SUPPLIED RECORDS →
Segment Open
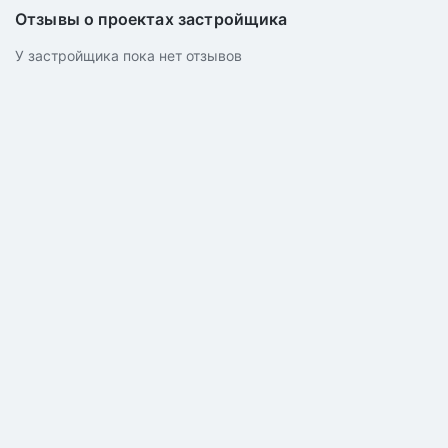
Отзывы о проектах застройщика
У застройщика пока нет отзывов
Segment Closed
Segment Open
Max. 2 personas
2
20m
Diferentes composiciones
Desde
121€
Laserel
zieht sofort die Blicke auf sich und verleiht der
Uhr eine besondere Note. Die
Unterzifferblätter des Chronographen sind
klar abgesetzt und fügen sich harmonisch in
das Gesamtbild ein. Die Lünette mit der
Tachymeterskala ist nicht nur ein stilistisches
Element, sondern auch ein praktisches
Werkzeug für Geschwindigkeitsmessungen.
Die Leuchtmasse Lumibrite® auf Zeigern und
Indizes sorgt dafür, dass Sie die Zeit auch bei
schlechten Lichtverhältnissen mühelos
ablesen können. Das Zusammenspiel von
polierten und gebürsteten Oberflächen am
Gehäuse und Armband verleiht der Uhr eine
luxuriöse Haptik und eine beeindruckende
Segment Closed
ACTIVITY →
Recast the record lines from the line with "Max. 2 personas" to the line with "luxuriöse Haptik und eine beeindruckende" as a Markdown table. Use the columns Row and Record line, number each row, and skip any blank lines.

SOLUTION BELOW →
| Row | Record line |
|---|---|
| 1 | Max. 2 personas |
| 2 | 2 |
| 3 | 20m |
| 4 | Diferentes composiciones |
| 5 | Desde |
| 6 | 121€ |
| 7 | Laserel |
| 8 | zieht sofort die Blicke auf sich und verleiht der |
| 9 | Uhr eine besondere Note. Die |
| 10 | Unterzifferblätter des Chronographen sind |
| 11 | klar abgesetzt und fügen sich harmonisch in |
| 12 | das Gesamtbild ein. Die Lünette mit der |
| 13 | Tachymeterskala ist nicht nur ein stilistisches |
| 14 | Element, sondern auch ein praktisches |
| 15 | Werkzeug für Geschwindigkeitsmessungen. |
| 16 | Die Leuchtmasse Lumibrite® auf Zeigern und |
| 17 | Indizes sorgt dafür, dass Sie die Zeit auch bei |
| 18 | schlechten Lichtverhältnissen mühelos |
| 19 | ablesen können. Das Zusammenspiel von |
| 20 | polierten und gebürsteten Oberflächen am |
| 21 | Gehäuse und Armband verleiht der Uhr eine |
| 22 | luxuriöse Haptik und eine beeindruckende |